Goal of the exercise = In the records below, find the line that contains "<source format=v>" and the line that contains "Write strobes15 with clock15.", then retype exactly those two lines and every line between them.

Information shown =
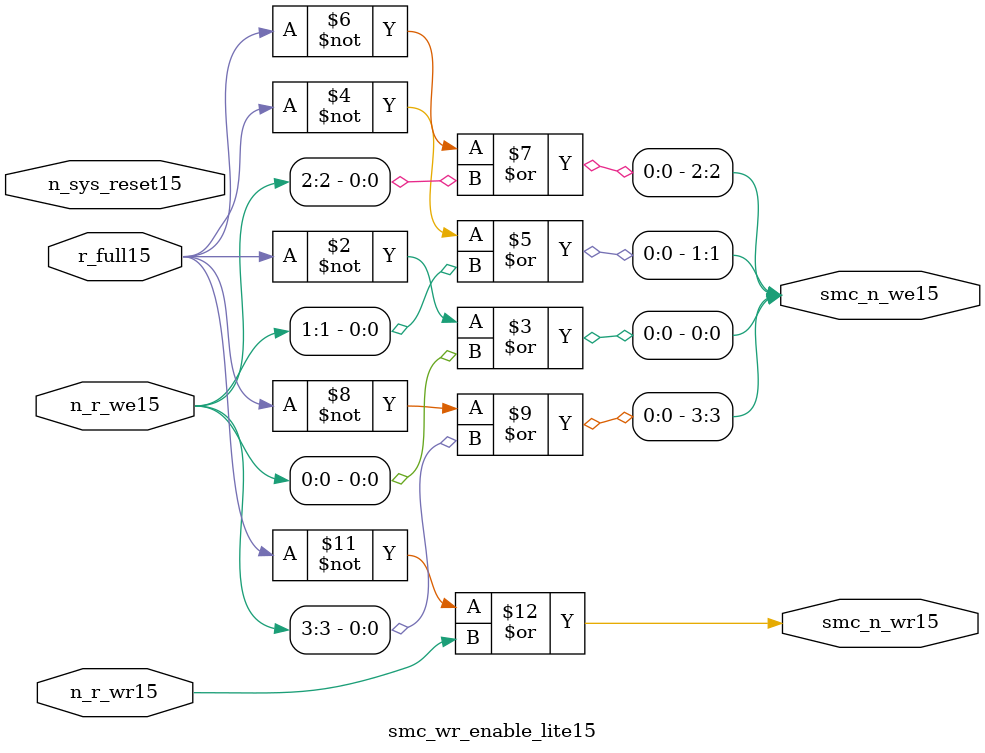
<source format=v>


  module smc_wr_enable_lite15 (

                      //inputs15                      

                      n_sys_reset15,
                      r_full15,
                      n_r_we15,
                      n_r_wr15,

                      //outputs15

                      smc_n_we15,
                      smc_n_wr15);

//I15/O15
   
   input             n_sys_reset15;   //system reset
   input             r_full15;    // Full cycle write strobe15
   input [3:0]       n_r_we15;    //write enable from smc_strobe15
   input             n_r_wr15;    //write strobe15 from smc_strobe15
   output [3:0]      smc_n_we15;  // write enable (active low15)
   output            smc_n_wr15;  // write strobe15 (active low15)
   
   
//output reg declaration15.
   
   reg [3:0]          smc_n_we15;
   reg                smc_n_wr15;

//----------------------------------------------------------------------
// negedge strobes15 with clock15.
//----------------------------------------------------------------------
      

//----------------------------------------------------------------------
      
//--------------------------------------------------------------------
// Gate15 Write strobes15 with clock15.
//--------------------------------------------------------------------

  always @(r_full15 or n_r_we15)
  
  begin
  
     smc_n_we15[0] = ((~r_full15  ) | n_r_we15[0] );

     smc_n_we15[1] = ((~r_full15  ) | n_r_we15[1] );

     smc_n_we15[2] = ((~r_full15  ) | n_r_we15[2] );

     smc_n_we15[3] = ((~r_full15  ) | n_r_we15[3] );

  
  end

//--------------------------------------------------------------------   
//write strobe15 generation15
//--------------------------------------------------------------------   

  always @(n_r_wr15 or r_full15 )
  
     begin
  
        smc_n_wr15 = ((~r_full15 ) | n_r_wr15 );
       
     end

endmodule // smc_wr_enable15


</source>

==

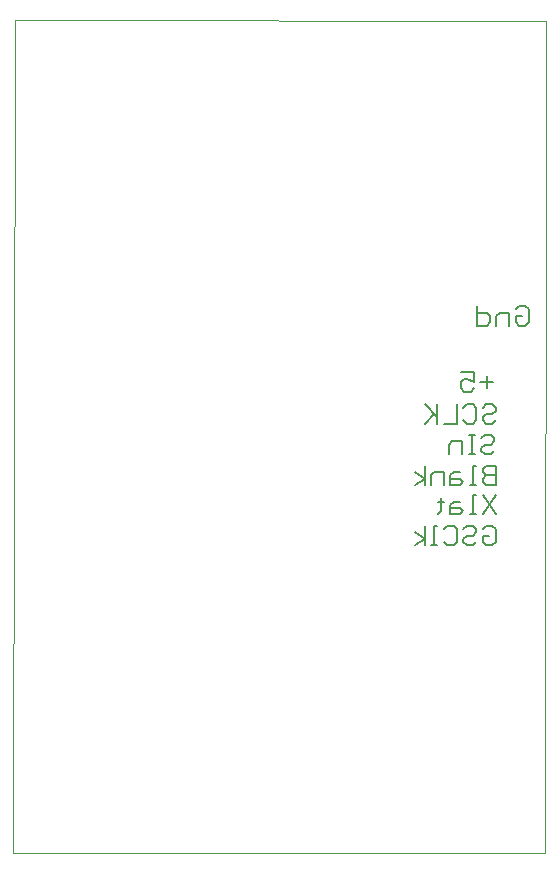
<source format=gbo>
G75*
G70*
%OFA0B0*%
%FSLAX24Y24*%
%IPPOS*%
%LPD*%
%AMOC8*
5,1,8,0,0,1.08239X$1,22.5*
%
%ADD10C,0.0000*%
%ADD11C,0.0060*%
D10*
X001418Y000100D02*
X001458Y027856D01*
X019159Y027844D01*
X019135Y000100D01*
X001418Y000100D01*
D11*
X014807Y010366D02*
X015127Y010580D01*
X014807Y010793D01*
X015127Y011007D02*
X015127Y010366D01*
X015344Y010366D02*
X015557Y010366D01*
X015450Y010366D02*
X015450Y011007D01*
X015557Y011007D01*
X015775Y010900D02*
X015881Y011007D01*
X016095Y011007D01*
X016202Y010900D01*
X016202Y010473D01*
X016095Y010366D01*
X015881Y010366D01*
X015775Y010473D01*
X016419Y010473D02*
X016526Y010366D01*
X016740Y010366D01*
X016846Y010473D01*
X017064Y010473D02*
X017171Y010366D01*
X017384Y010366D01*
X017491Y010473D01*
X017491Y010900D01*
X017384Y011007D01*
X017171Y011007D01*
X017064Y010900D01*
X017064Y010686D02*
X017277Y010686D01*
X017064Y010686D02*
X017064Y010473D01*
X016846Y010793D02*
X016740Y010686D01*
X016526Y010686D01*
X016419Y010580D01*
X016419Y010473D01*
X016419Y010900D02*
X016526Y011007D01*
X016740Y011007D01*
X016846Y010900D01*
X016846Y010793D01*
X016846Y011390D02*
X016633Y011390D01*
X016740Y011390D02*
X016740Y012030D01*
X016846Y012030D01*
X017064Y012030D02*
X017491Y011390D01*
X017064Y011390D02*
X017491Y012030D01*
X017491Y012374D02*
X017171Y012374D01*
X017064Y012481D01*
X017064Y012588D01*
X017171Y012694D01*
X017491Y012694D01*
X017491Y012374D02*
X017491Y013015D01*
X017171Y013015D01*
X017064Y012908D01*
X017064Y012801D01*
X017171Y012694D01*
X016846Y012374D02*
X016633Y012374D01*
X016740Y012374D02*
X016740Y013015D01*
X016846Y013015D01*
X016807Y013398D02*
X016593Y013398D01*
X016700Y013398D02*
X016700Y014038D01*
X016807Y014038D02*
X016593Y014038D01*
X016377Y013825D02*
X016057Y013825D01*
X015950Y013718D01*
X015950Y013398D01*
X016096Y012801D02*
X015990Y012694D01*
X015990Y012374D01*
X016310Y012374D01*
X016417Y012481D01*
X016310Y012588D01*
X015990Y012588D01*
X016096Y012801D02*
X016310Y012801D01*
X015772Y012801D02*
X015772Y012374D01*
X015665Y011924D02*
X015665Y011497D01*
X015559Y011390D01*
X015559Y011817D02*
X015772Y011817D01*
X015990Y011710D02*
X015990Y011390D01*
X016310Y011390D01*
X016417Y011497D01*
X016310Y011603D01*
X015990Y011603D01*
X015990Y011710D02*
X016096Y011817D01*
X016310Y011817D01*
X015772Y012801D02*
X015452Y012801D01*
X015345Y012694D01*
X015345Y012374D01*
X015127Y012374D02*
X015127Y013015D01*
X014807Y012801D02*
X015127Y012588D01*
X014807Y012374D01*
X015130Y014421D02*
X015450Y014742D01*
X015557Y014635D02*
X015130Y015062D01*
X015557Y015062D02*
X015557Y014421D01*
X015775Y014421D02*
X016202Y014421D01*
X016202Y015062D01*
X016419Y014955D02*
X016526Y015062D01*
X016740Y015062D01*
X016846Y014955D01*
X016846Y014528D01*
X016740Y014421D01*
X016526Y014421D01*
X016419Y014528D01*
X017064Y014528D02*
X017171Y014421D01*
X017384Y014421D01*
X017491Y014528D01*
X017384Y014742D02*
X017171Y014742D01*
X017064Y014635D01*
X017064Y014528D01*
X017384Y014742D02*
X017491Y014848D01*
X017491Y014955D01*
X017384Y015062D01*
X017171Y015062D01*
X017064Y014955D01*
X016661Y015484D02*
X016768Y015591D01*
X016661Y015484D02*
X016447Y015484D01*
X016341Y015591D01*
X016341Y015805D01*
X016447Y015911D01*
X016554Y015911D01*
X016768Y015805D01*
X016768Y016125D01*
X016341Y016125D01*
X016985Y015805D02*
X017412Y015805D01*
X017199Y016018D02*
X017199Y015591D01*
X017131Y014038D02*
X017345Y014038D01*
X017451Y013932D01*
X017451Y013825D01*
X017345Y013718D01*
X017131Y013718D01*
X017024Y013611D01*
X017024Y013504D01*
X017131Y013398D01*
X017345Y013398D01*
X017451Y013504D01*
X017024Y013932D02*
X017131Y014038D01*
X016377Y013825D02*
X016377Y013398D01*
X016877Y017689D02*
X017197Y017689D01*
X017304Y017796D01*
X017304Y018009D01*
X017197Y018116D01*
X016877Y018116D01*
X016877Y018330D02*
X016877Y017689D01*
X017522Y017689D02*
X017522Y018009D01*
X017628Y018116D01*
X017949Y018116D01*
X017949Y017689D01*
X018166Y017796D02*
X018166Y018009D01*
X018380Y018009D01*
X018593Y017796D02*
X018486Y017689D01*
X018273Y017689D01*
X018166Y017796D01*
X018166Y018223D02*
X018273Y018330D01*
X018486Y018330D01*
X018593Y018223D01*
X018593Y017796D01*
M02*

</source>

Response to this exercise =
<source format=v>


  module smc_wr_enable_lite15 (

                      //inputs15                      

                      n_sys_reset15,
                      r_full15,
                      n_r_we15,
                      n_r_wr15,

                      //outputs15

                      smc_n_we15,
                      smc_n_wr15);

//I15/O15
   
   input             n_sys_reset15;   //system reset
   input             r_full15;    // Full cycle write strobe15
   input [3:0]       n_r_we15;    //write enable from smc_strobe15
   input             n_r_wr15;    //write strobe15 from smc_strobe15
   output [3:0]      smc_n_we15;  // write enable (active low15)
   output            smc_n_wr15;  // write strobe15 (active low15)
   
   
//output reg declaration15.
   
   reg [3:0]          smc_n_we15;
   reg                smc_n_wr15;

//----------------------------------------------------------------------
// negedge strobes15 with clock15.
//----------------------------------------------------------------------
      

//----------------------------------------------------------------------
      
//--------------------------------------------------------------------
// Gate15 Write strobes15 with clock15.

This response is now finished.